> _Input for this task_:
Start of Block
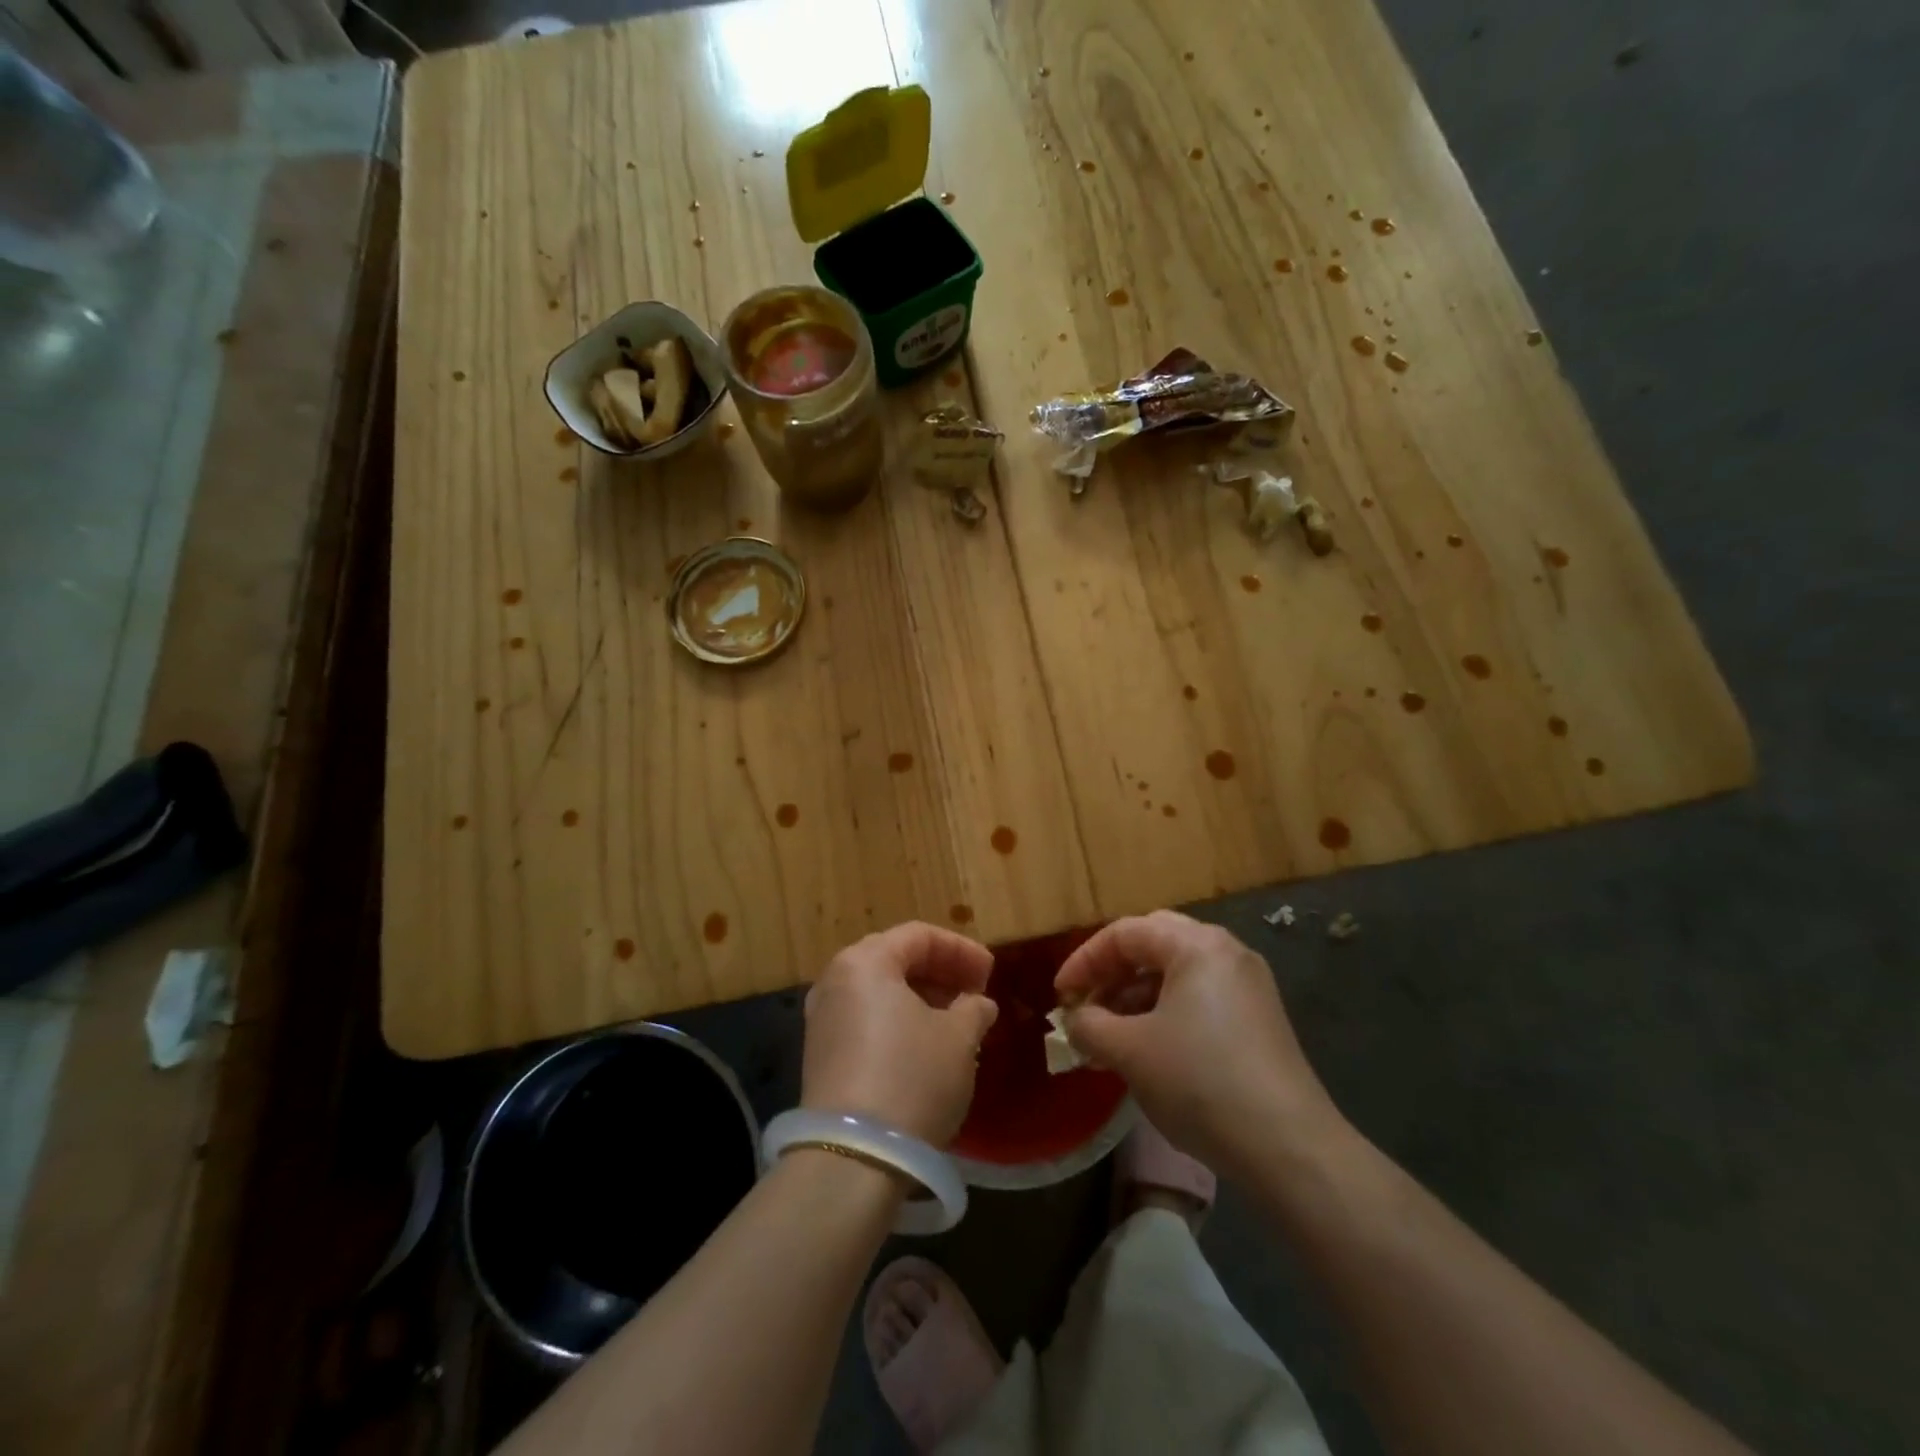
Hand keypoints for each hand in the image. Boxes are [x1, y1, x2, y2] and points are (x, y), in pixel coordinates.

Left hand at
End of Block
Start of Block
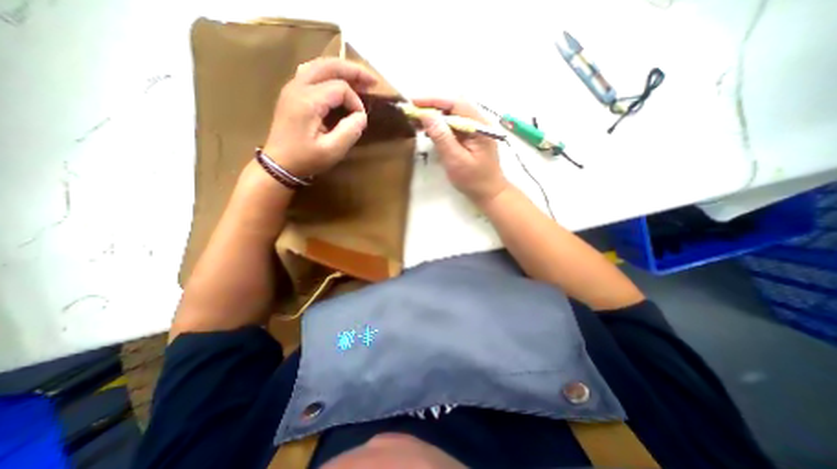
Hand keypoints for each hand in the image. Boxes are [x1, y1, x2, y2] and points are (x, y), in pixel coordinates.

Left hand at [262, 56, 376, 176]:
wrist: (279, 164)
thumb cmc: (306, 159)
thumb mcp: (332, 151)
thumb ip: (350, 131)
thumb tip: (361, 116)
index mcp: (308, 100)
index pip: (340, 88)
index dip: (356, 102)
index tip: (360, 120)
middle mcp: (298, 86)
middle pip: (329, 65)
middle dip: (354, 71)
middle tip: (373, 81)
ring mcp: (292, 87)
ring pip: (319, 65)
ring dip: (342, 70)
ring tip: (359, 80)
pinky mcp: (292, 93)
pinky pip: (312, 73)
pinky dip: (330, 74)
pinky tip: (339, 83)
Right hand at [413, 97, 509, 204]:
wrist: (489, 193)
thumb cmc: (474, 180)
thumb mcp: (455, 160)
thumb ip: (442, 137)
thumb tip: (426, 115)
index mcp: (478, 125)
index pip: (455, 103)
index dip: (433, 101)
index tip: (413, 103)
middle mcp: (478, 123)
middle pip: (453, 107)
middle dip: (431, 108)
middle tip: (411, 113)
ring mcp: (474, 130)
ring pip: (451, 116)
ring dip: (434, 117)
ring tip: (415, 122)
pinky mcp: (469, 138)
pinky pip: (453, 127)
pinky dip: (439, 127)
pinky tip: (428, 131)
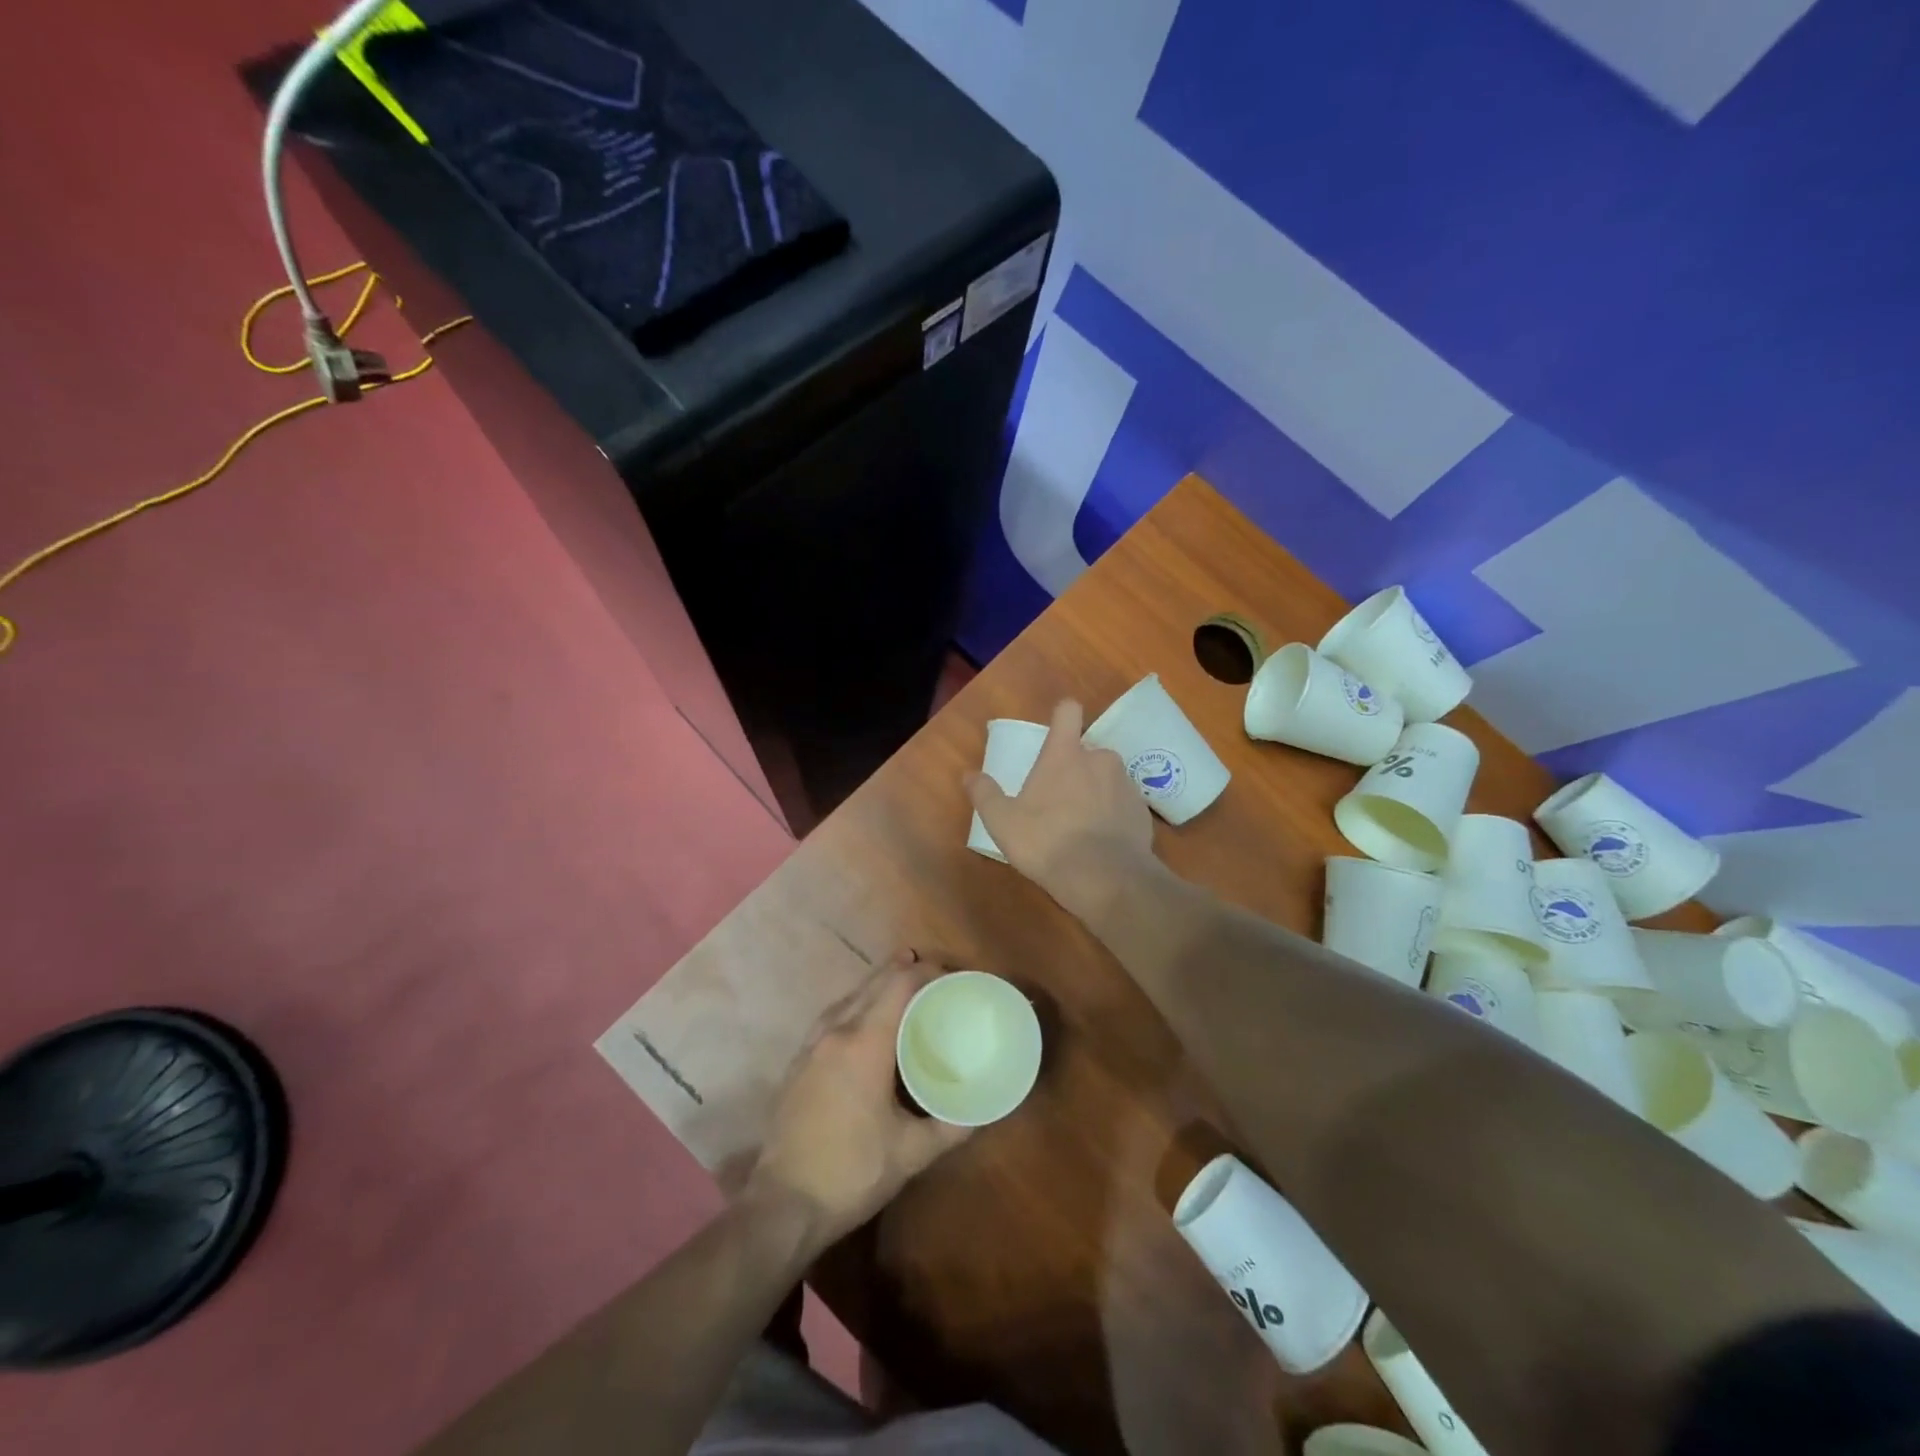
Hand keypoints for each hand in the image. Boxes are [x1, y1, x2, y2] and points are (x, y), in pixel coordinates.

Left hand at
End of Block
> _Your task_:
Look above for the line with "index tip: (360, 120)" and the line with "middle dip: (431, 108)". Retype those two lines and every line between them exactly, adding nothing.

> _Completed exercise_:
index tip: (360, 120)
middle mcp: (298, 86)
middle pip: (329, 65)
middle dip: (354, 71)
middle tip: (373, 81)
ring mcp: (292, 87)
ring pip: (319, 65)
ring dip: (342, 70)
ring tip: (359, 80)
pinky mcp: (292, 93)
pinky pip: (312, 73)
pinky dip: (330, 74)
pinky tip: (339, 83)
Right hand at [413, 97, 509, 204]:
wrist: (489, 193)
thumb cmc: (474, 180)
thumb mcp: (455, 160)
thumb ip: (442, 137)
thumb tip: (426, 115)
index mcp: (478, 125)
index pip: (455, 103)
index dip: (433, 101)
index tip: (413, 103)
middle mcp: (478, 123)
middle pip: (453, 107)
middle dip: (431, 108)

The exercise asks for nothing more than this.